NCMEC and GSTV have partnered to solve missing persons cases since 2019. But the effort to find Green is the first time all screens nationwide were focused on a single case – an attempt to garner the most amount of visibility possible.
Senior vice president of business operations at GSTV Violet Ivezaj explains the new strategy.
“When we first started connecting with NCMEC, it was always about the why. Why feature missing children on the GSTV network and one of the biggest data points that NCMEC shared with us is that Missing and Exploited Children are often spotted at fuel retail locations where the abductor is, you know, stopping to fill up for gas. And so, there is a contextual relevancy there on most children are featured or abductees are captured and gas station locations. And so, we thought that was just such a relevant, you know, spot for us to start featuring that content,” said Ivezaj.
Ivezaj says more than 450 missing children have been featured on the GSTV network over the last four years – and many of them have been located.
“The success rate has been one in two of those children have been found, as a result of GSTV helping to feature these children on the network. A lot of that comes in from tips from viewers that are seeing something within the actual screen over to NCMEC’s hotline,” said Ivezaj.
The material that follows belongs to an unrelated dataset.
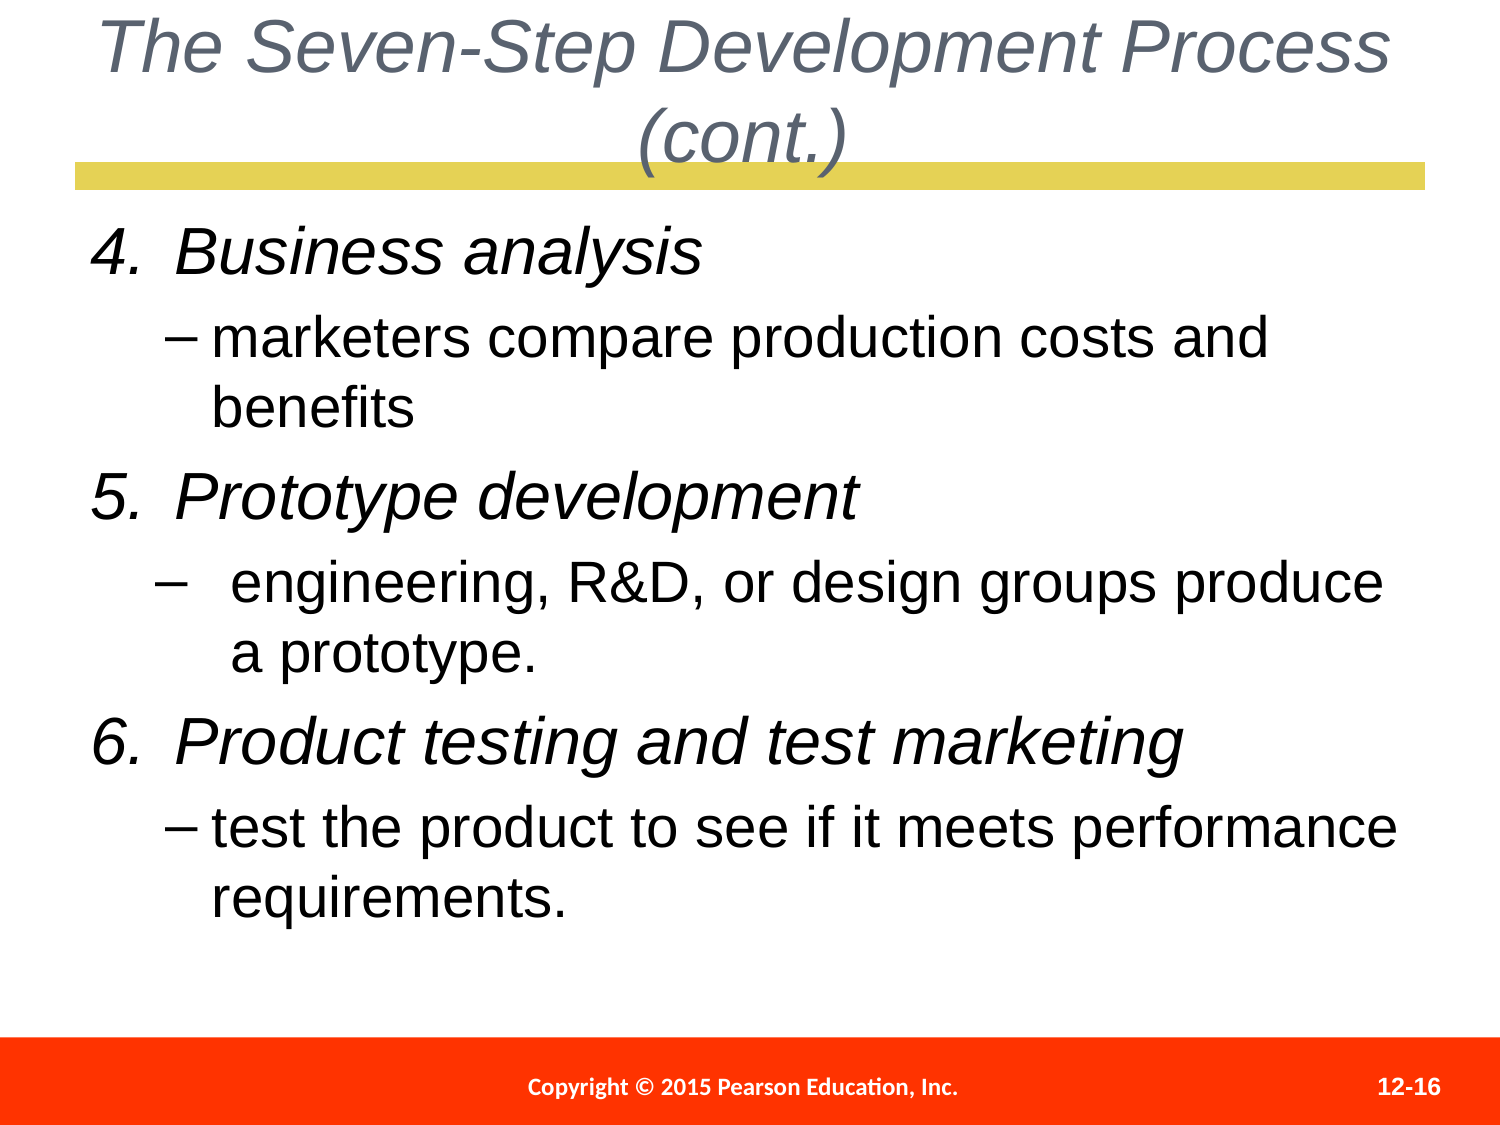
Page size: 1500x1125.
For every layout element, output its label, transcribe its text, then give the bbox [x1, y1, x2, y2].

list Business analysis marketers compare production costs and benefits Prototype development engineering, R&D, or design groups produce a prototype. Product testing and test marketing test the product to see if it meets performance requirements. [74, 199, 1426, 1006]
picture [75, 163, 1425, 190]
text_box The Seven-Step Development Process (cont.) [50, 12, 1438, 163]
Ivezaj says the proven success rate — combined with a growing network of gas stations that feature GSTV — made the national effort to solve Raymond Green’s case a “no-brainer.”
“In any given month, NCMEC is activating 25 states with regionalized content at a state level for children that are either missing from that state or are expected to be at that state and when we reviewed Raymond's case, we're so privileged to have the platform that we have to be able to really air that type of case across the thousands of communities that were a part of. It was an easy conversation for us to say yes, let's go all in and let's help find Raymond, let's push this out nationally. And it was the first time that we did do that, with any charitable organization, nonetheless with our partnership with NCMEC,” said Ivezaj.
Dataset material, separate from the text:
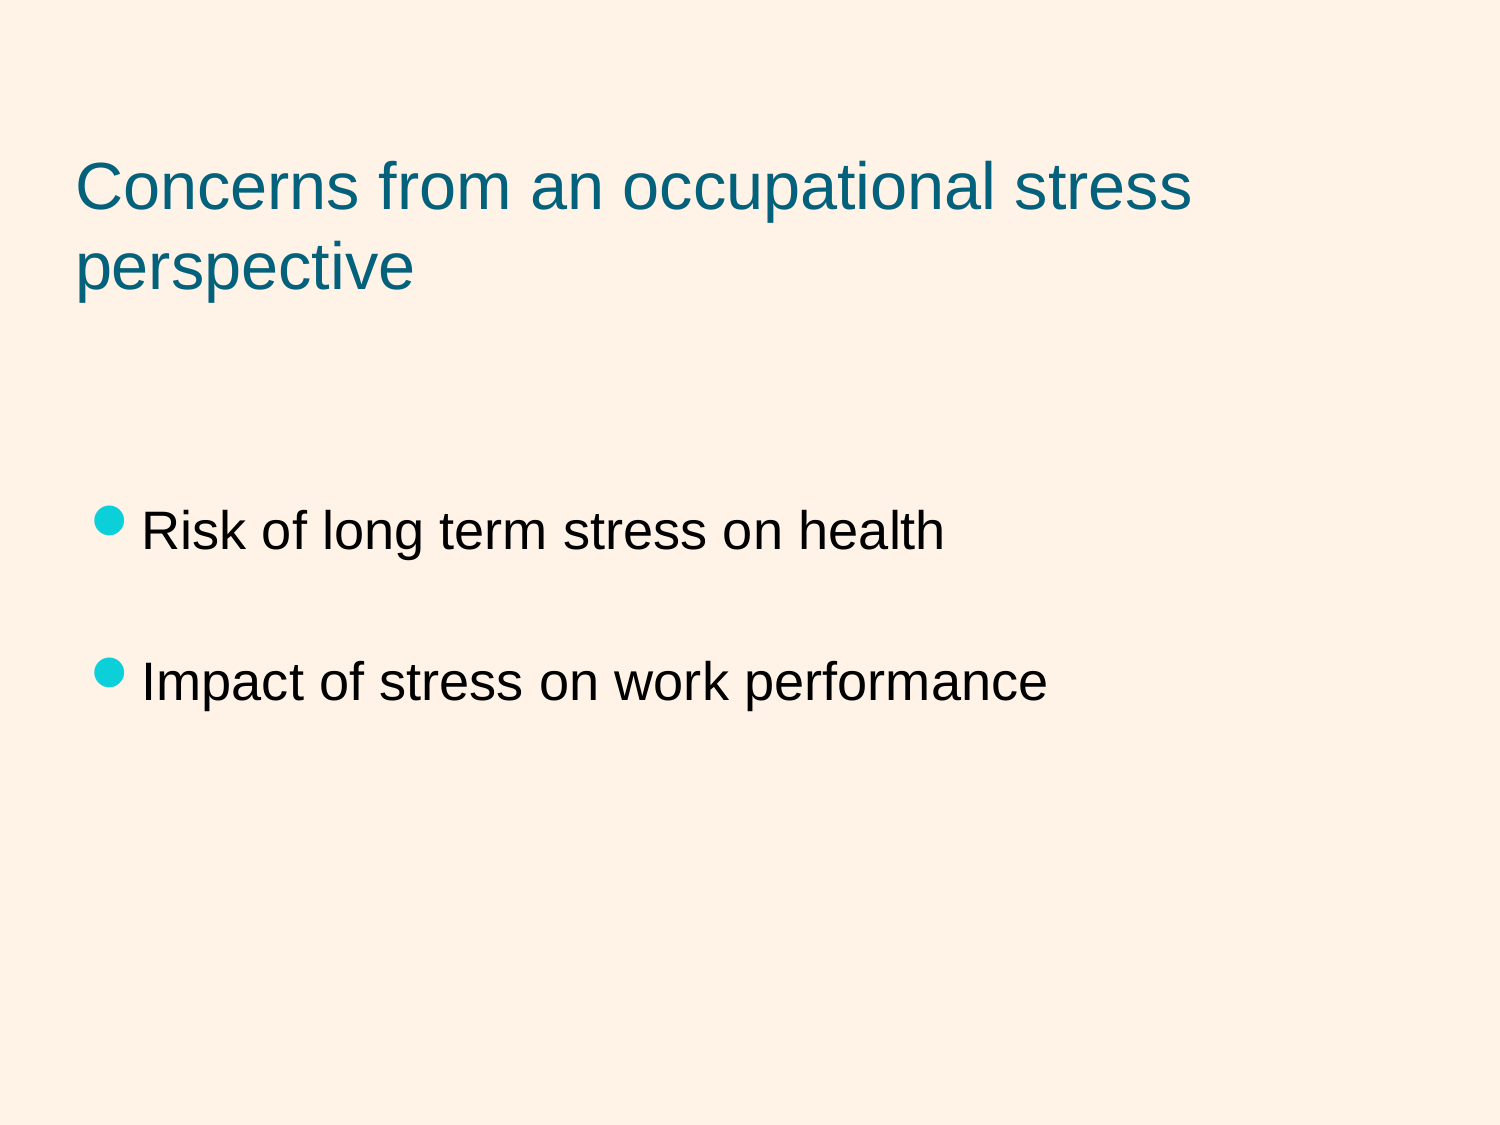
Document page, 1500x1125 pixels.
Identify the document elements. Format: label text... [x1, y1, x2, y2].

list Risk of long term stress on health Impact of stress on work performance [74, 487, 1426, 1038]
title Concerns from an occupational stress perspective [74, 115, 1426, 304]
Founded in 1984, the National Center for Missing & Exploited Children has worked to relocate more than 376,000 missing children.
Angeline Hartmann, the organization’s Director of Communications, says Green’s case was originally brought to the center by his mother in 2007 after years of grief and a lack of concrete answers surrounding her son’s disappearance.
“You know, this is many years had passed and who knows what had happened to the case file, but they didn't have it. And she had to literally prove to Atlanta police that this in fact happened. And, long story short, ultimately, she went to the library, found an old article that was like a paragraph long. And it was in the Atlanta Journal Constitution. She made a copy of it, and went back to the police. And they said, ‘Oh, my goodness, you're right. This actually did happen.’ And she says that once she found NCMEC, she started to gain her voice back and she found support and encouragement and was able to talk about it,” said Hartmann.
Hartmann says it’s similar to another abduction case that was solved in 2022 with the assistance of NCMEC.
“This is the case of Melissa Highsmith. She was abducted at 22 months old, from Fort Worth, Texas and her family had been searching for her and searching and searching and searching. And last summer, the National Center got a tip that she might be in South Carolina, and that made national news and it's, you know, kind of encouraged the family to even get more involved. And so, they were kind… they had this momentum going. And the other family members entered their DNA in different ancestry sites. And so, one thing led to another and the end of November, they announced, that there was a match – a DNA match and that they had found Melissa Highsmith. 51 years later, she was alive and she's in Fort Worth just 10 minutes from where she was abducted,” said Hartmann.
After her safe return made national news, Hartmann says the results prompted the push for a wider awareness campaign to locate Green.
“We said, ‘Now the public is, you know, their eyes are wide open to how this possibility is out there.’ It was a possibility and Melissa Highsmith’s case and it happened, and it's a real possibility with Raymond's case, that he could be out there and have no idea who he is. Even 44 years later. Because for Melissa Highsmith, 51 years and she's out there. She had no idea and we believe it's really a possibility with him too,” said Hartmann.
The search for Green continues. Anyone with information is encouraged to call NCMEC’s national hotline at 1-800-THE-LOST.